在一个四核的计算机上运行算子，HALCON会自动将图像分为四部分，由四个线程并行处理。

在一个包含两个Quad-Core Intel Xeon E5345，2.33 GHz在内的计算机上使用median_image算子（13×13的模板）对1280×1024的图像进行滤波操作时，根据使用CPU核的数量的不同，加速因子分别为*1/1.96/2.90/3.79/4.51/5.48/6.34/6.93。注意：可以达到的最高加速因子与所用的HALCON算子和图像大小有关。

3、AOP默认是激活的

（1）Halcon一方面提供自动操作员并行化（AOP）和手动并行化的手段。另一方面，对应用程序部分进行编程。自动操作员并行化（AOP）将输入数据（例如图像）分割成多个部分并进行处理数据部分独立且并行。这也称为数据并行化。
默认情况下，AOP是激活的，即这种类型的并行化是自动完成的，在许多情况下您不会至少对于单个操作员而言，必须关心进一步的数据并行化。有关AOP的详细信息，请参见programmers_guide.pdf，第2.1节。

来自官方例程query_system_parameters.hdev
* Parallelization
get_system ('processor_num', ProcessorNum)
get_system ('thread_pool', ThreadPool)
get_system ('thread_num', ThreadNum)
*Automatic Operator Parallelization,默认值是true
get_system ('parallelize_operators', AOP)
*这个修饰符用于把函数定义为可重入函数,默认值是true;所谓可重入函数就是允许被递归调用的函数
get_system ('reentrant', Reentrant)
*故意关掉测试性能
*set_system('parallelize_operators','false')

（2）Halcon还提供了optimize_aop算子，用于优化aop，提高性能。
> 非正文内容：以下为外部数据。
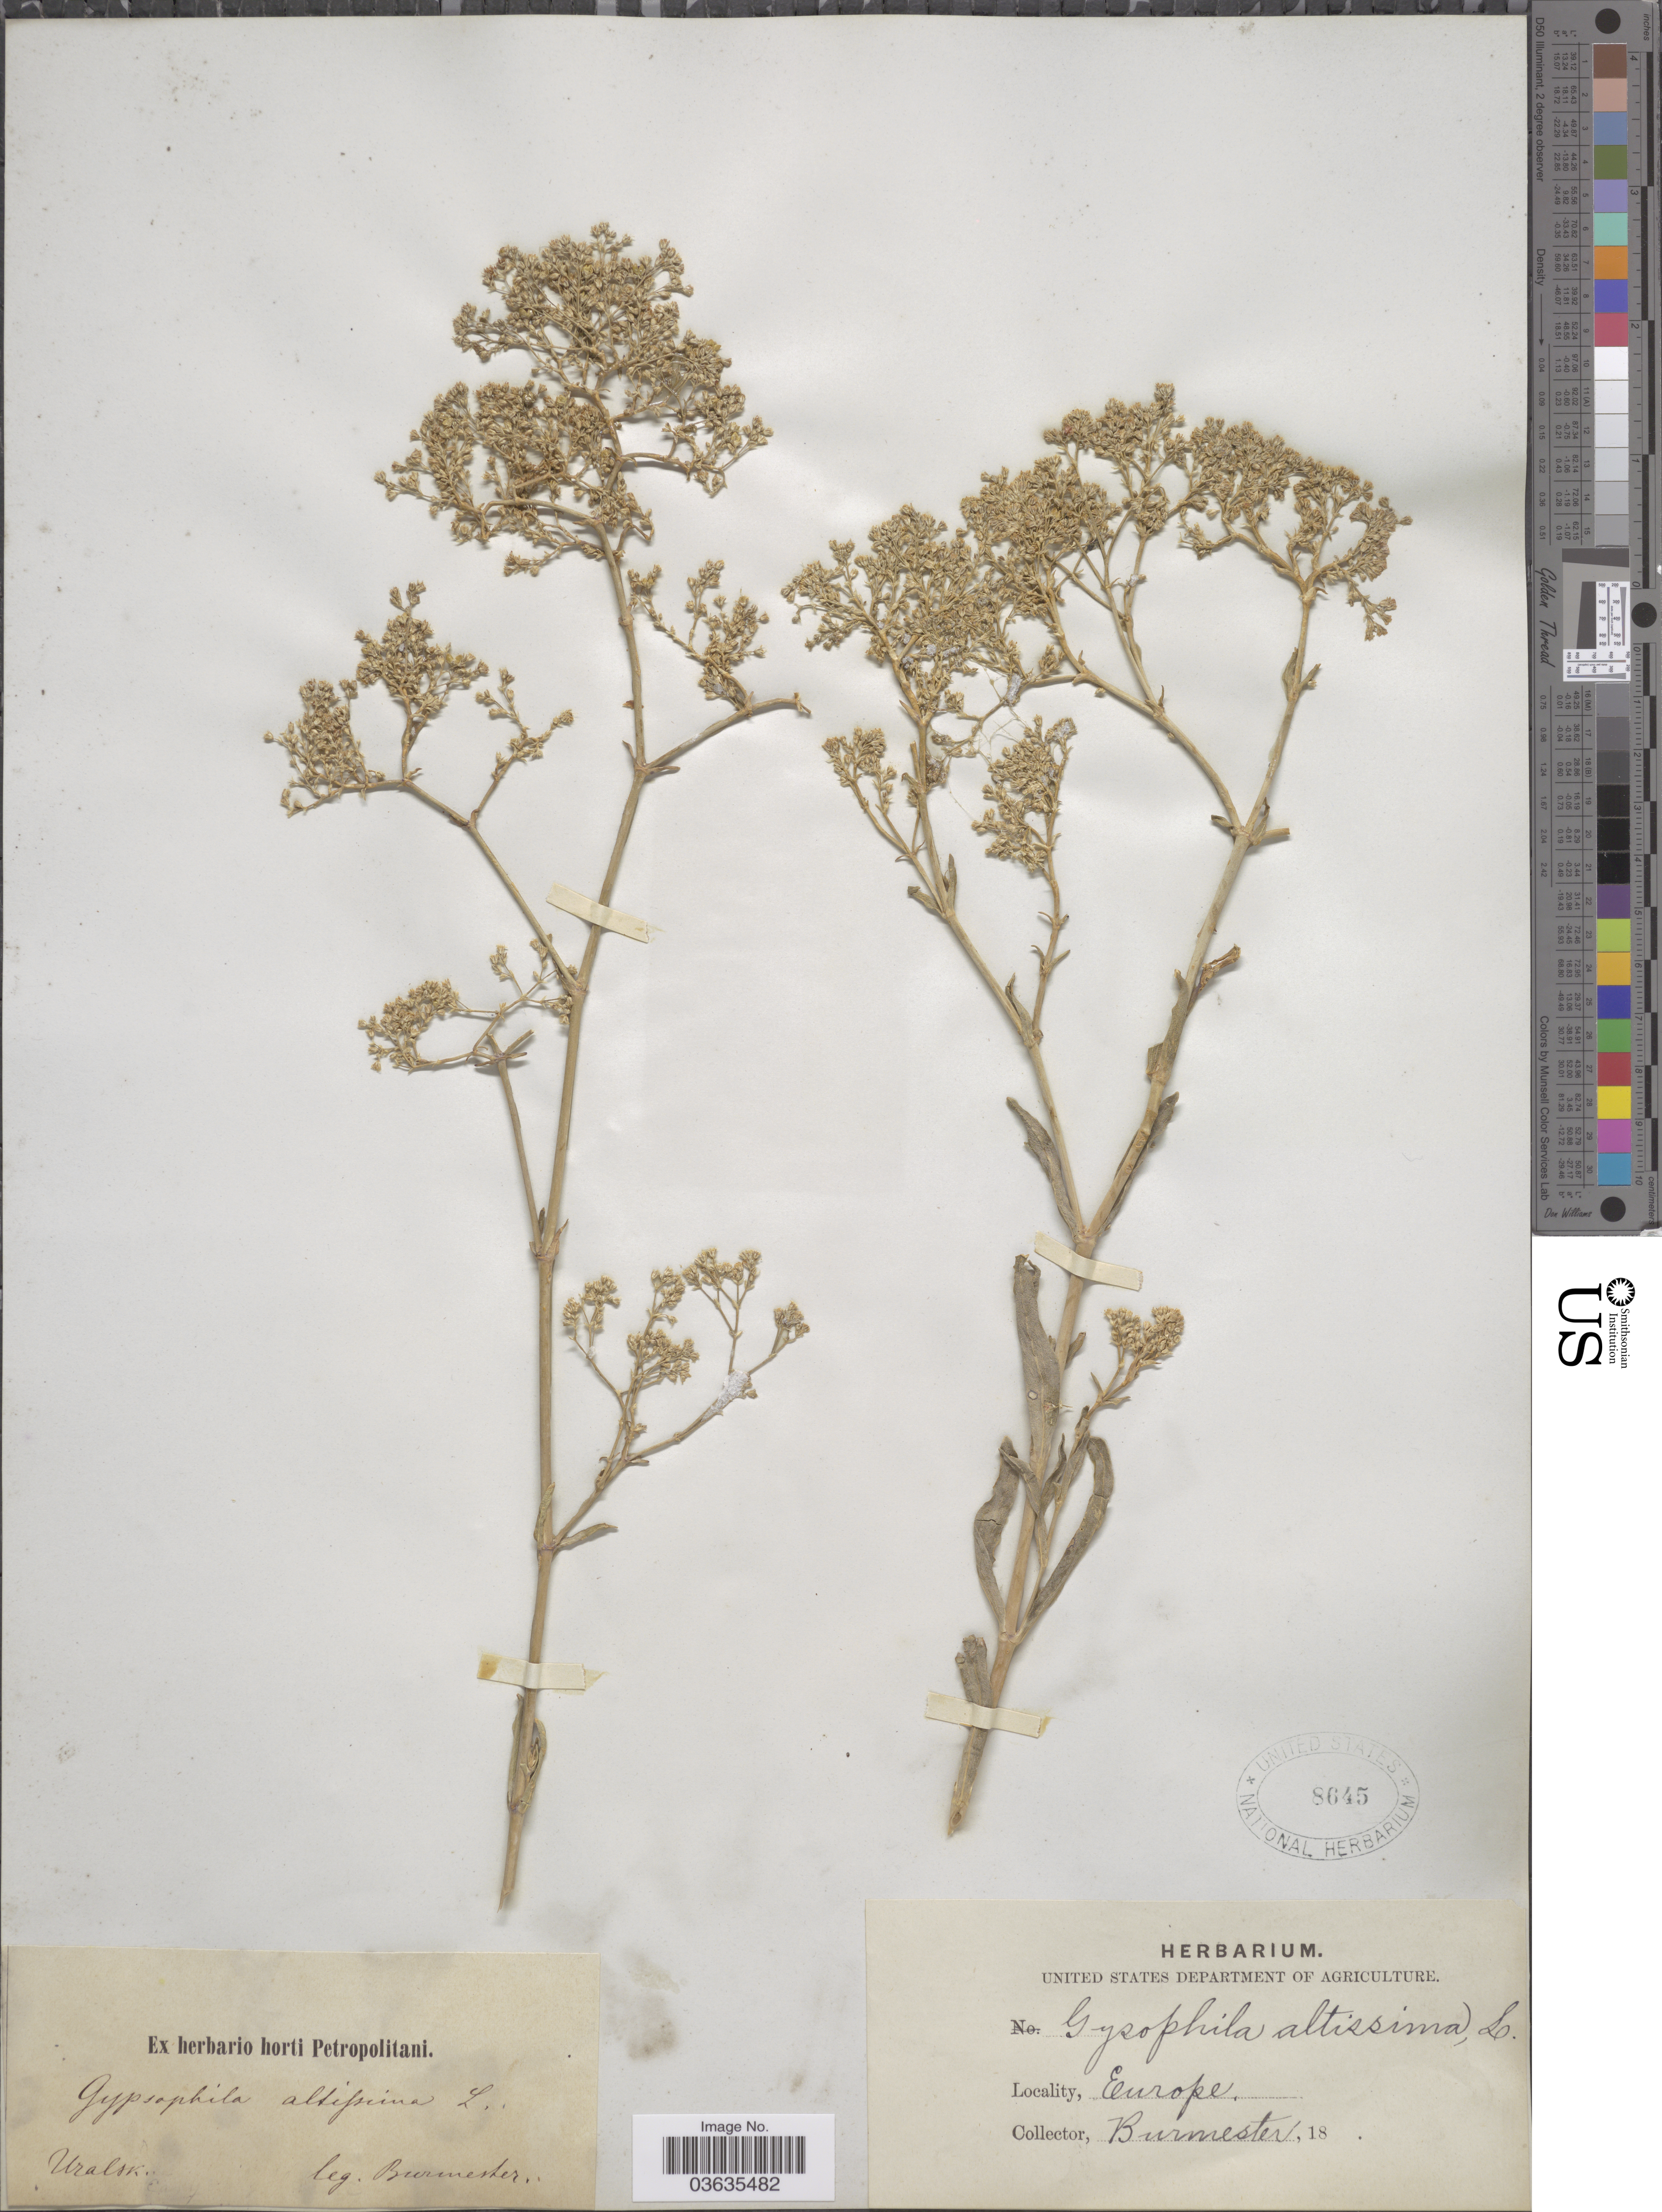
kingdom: Plantae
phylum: Tracheophyta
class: Magnoliopsida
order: Caryophyllales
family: Caryophyllaceae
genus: Gypsophila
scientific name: Gypsophila altissima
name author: L.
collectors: Burmester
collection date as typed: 18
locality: Europe. Uralsk.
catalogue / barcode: US 8645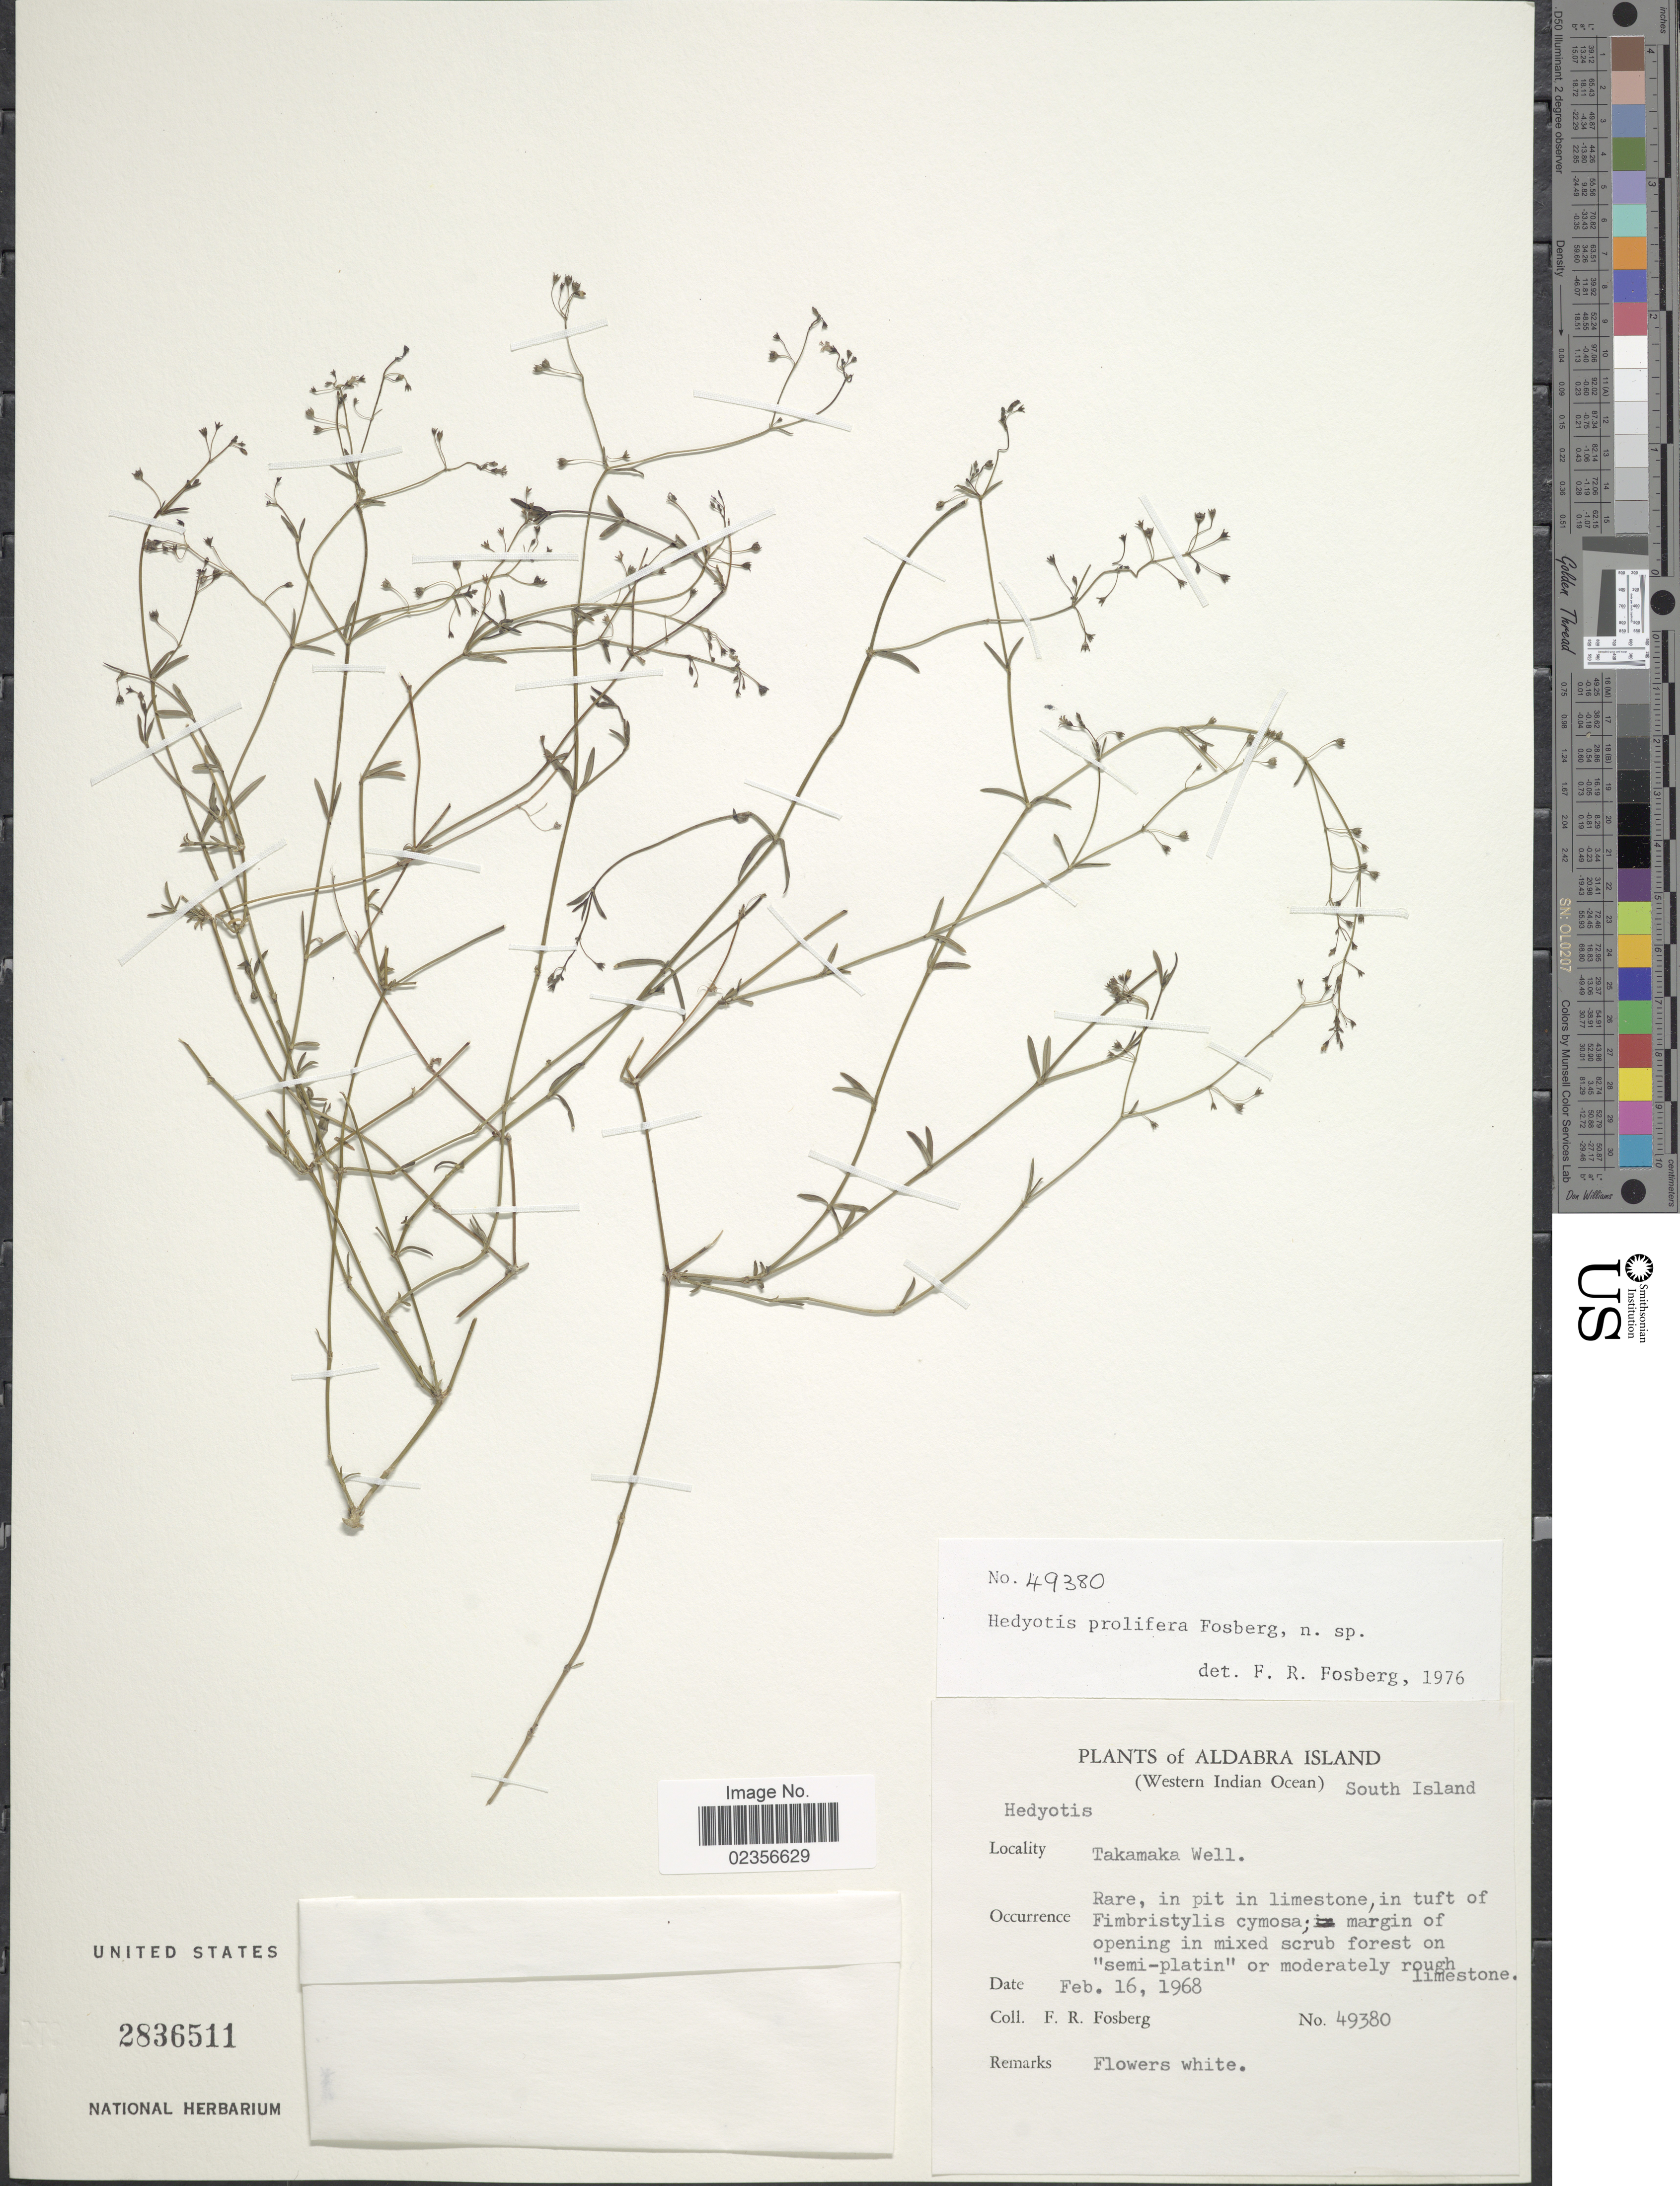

默认情况下（即不使用optimize_aop算子），Halcon使用AOP的最大可用线程数，最多使用处理器数量。但是，根据传递给运算符的数据大小和参数集，最大线程数上的并行化可能会过度且效率低下。 optimize_aop根据线程号优化AOP，并针对HALCON运算符的并行处理检查给定的硬件。这样，它将检查每个运算符，可以通过在tuple元组，channel通道或domain level域级别（不考虑the partial level部分级别）上的自动并行化来加快操作速度。每个检查的运算符都将执行几次（依次和并行），并带有一组不断变化的输入参数值/图像。后者有助于评估操作员的输入参数特征（例如，输入图像的大小）与其并行处理效率之间的依赖性。根据操作员参数的设置，这可能要花费几个小时。对于正确的优化，至关重要的是不要在计算机上同时运行任何其他计算密集型应用程序，因为这会严重影响硬件检查的时间测量，从而导致错误的结果。

详情参见官方例程optimize_aop.hdev

4、查看支持AOP的算子

自动并行化方法，为了实现运算符的自动并行化，HALCON利用数据并行性，即操作员的输入数据可以彼此独立地进行处理。数据并行性可以在四个位置找到。官方自带的例程get_operator_info.hdev，可以查看；

(1)tuple level (2)channel level (3)domain level (4)internal data level

* Determine the parallelization method of all parallelized operators
get_parallel_method_operators (SplitTuple, SplitChannel, SplitDomain, SplitPartial, None)
AutoParallel := [SplitTuple,SplitChannel,SplitDomain,SplitPartial]
AutoParallel := uniq(sort(AutoParallel))
* 自定义函数展开之后,有get_operator_info算子
* get names of all operators of the library
get_operator_name ('', OperatorNames)
get_operator_info (OperatorNames[Index], 'parallel_method', Information)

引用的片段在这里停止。